As a writer I expect, even accept, the inevitability of writers block. It’s a part of the job. Highs and lows are a part of life. Teachers shouldn’t expect every student to be an angel. A garbage man shouldn’t expect his job smell like daises. Side effects and circumstances of each profession. Accept them and keep moving forward. The problem however, is this particular low, my lack of intelligible words, is lasting far too long. I’m drowning in sheets of blank paper.

I said earlier, bouts of writers block leave writers hungry. We want so badly to sink our teeth into a juicy idea, chew on it and let it simmer until it’s perfect. We can’t though, we’ve been muzzled. Have you taken notice of how I’ve been coping lately? I’ve excuse myself into other peoples stories using the rationalization “it will spark something.” I wholeheartedly admit, sometimes it’s inspirational or relaxing to get lost in a good book. But now, I’ve crossed the jealousy line and am tiptoeing a sea of fury that I’m not writing the things I’m reading!

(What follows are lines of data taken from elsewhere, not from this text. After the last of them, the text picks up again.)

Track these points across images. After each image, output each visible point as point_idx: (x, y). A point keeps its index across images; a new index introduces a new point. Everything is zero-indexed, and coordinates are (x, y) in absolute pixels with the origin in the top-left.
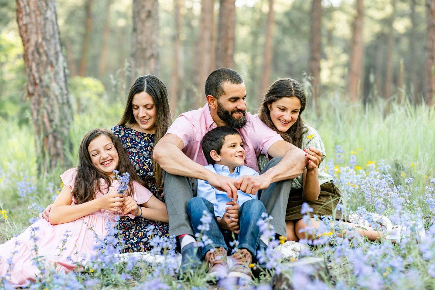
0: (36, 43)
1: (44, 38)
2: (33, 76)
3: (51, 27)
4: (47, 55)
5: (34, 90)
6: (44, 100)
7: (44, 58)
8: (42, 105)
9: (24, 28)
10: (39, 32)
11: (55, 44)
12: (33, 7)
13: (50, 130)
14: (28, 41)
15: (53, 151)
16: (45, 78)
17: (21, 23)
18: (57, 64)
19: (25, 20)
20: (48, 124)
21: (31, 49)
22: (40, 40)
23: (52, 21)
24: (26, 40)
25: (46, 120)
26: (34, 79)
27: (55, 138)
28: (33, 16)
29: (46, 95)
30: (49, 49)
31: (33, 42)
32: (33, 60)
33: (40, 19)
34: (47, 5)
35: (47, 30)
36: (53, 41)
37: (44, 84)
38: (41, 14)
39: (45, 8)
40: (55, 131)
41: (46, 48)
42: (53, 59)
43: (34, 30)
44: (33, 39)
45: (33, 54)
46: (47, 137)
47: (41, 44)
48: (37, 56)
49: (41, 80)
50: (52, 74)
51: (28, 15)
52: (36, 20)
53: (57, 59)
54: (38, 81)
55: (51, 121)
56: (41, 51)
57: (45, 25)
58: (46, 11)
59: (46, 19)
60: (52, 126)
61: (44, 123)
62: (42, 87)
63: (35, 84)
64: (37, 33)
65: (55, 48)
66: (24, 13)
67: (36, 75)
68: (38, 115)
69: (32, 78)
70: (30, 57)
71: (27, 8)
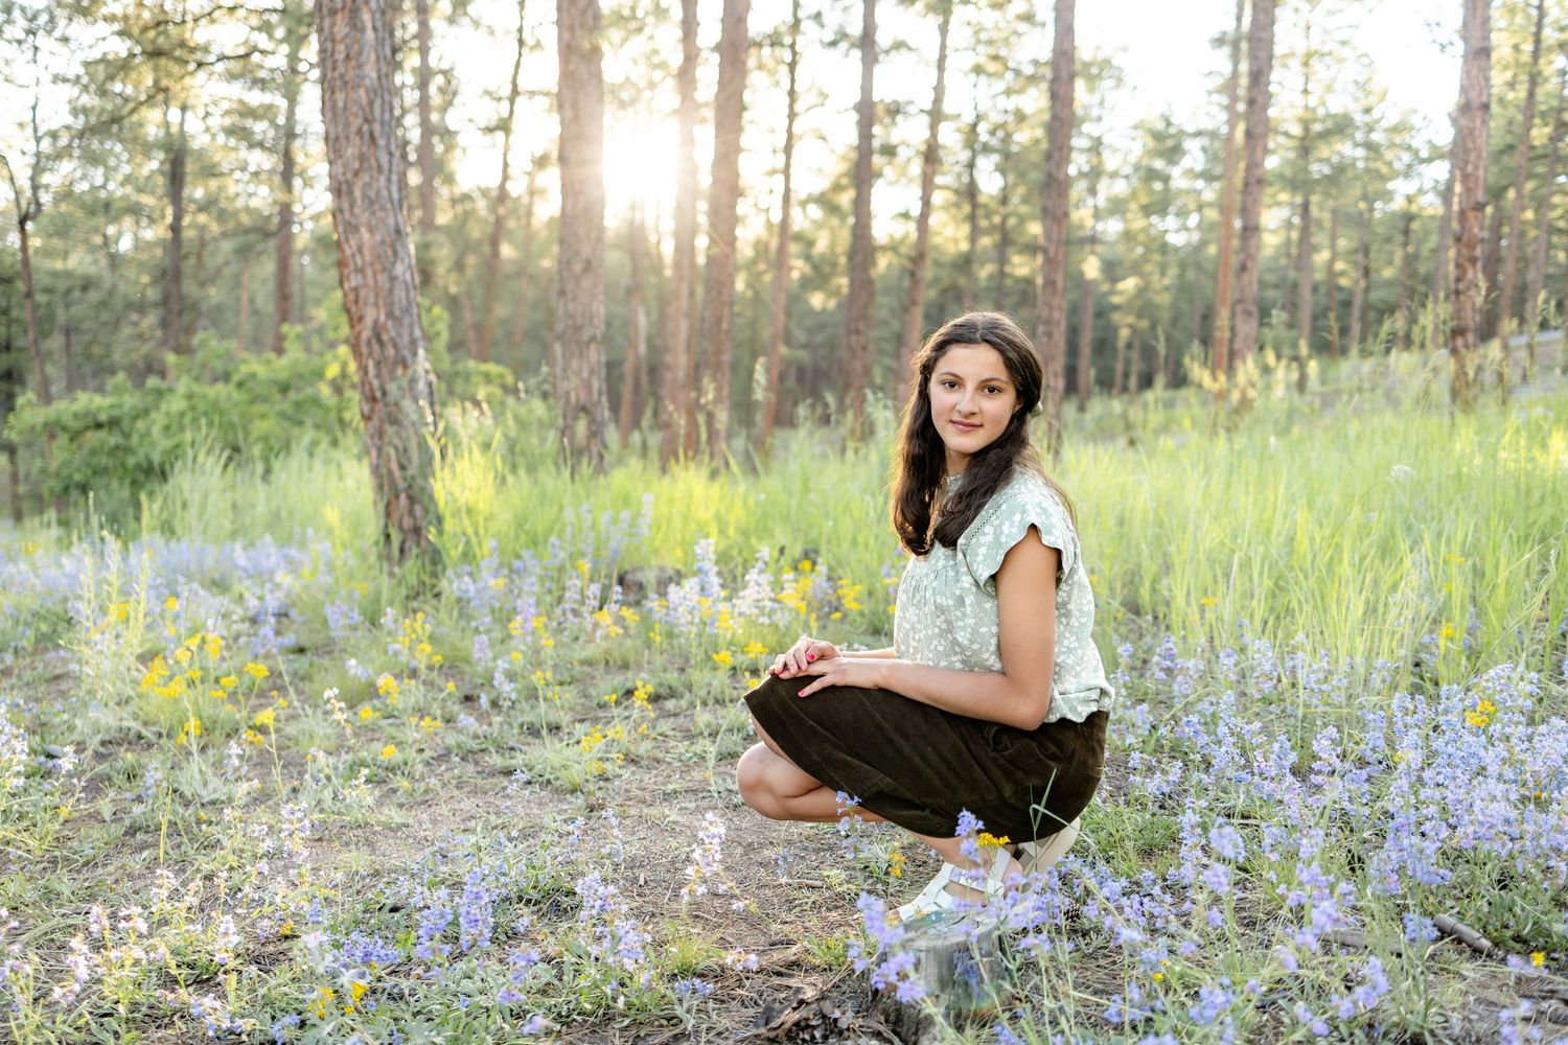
0: (376, 323)
1: (390, 315)
2: (370, 384)
3: (403, 295)
4: (395, 346)
5: (372, 410)
6: (390, 430)
7: (390, 351)
8: (386, 439)
9: (351, 296)
10: (381, 303)
11: (411, 327)
12: (368, 256)
13: (402, 485)
14: (360, 319)
15: (407, 523)
16: (392, 387)
17: (346, 286)
18: (414, 363)
19: (354, 280)
20: (397, 474)
21: (366, 334)
22: (382, 318)
23: (405, 282)
24: (356, 318)
25: (394, 466)
26: (372, 390)
27: (412, 500)
28: (369, 273)
29: (394, 420)
30: (400, 335)
31: (369, 321)
32: (370, 354)
33: (382, 279)
34: (395, 253)
35: (396, 298)
36: (406, 321)
37: (391, 399)
38: (384, 270)
39: (392, 259)
40: (410, 487)
41: (393, 333)
42: (407, 354)
43: (371, 299)
44: (370, 315)
45: (369, 343)
46: (397, 497)
47: (384, 326)
48: (376, 347)
49: (384, 393)
50: (404, 382)
51: (360, 270)
52: (376, 282)
53: (415, 354)
54: (378, 394)
55: (403, 468)
56: (385, 337)
57: (391, 291)
58: (394, 264)
59: (393, 279)
60: (405, 479)
61: (390, 472)
62: (386, 405)
63: (374, 399)
64: (376, 305)
65: (411, 334)
66: (352, 267)
67: (376, 383)
68: (379, 457)
69: (367, 388)
70: (364, 350)
71: (358, 259)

There were moments of hope. Last night, while I was reading (and you were prancing around my office) there was a spark. For a brief moment I forgot you were even there. You were sidelined by a brilliantly worded opening line. Do you remember what happened? You creeped your head silently over my shoulder to see what I would write. I swear I could hear you breathing in my ear, and down my neck. Then, after expelling the line from my brain and to the paper, you whispered in that tone, “Hmm. Is that it? What supposed to happen next?” In my fit of happiness to finally write something I opted to ignore and smile. But then when I tried to answer what happens next, even in my own mind, I couldn’t. Thus, my pencil was returned to its home. A miraculous burst of flame after swiping the flint of a match only to discover the rest of the wood is wet. My heart and lungs deflated. Again.

While my imagination does run away with me on occasion I confident I heard a satisfied smile spread over your face. After all, if I’m not writing my attention belongs to my houseguest. It was this moment I could hear the silent and dreaded question - am I good enough to be a writer? That question feels silly, and self-defeating, of me to say. Or write, for that matter. Especially considering my belief that an author should be able to write through the moments that lack immediate inspiration. Inevitably I was left asking myself; does this mean I’m not a writer? By my own definition of an authors capabilities the answer sounded like a resounding - No, I’m not a writer.

So then, why do I keep trying? At the moment, I definitely don’t feel inspired by anything. But a writer is what I want to be. So, I will not give up. This morning I decided I needed to approach my starvation from a different angle. I made the decision to rid myself of the unwanted distractions and unnecessary self-doubt.

I am not ok with barely scraping out one sentence a day or turning myself into the green eyed monster towards fellow writers. The time has come for you to leave. I cannot say it, or write it, in a nicer way. So, until we meet again (I know you can’t stay away forever). Goodbye my own personal writers-block-little-devil. Your visit has reached its end.

Without love,
From the author you visit too often

P.S. I’ve taken the liberty of packing your bags for you. Don’t worry, it took me no time at all.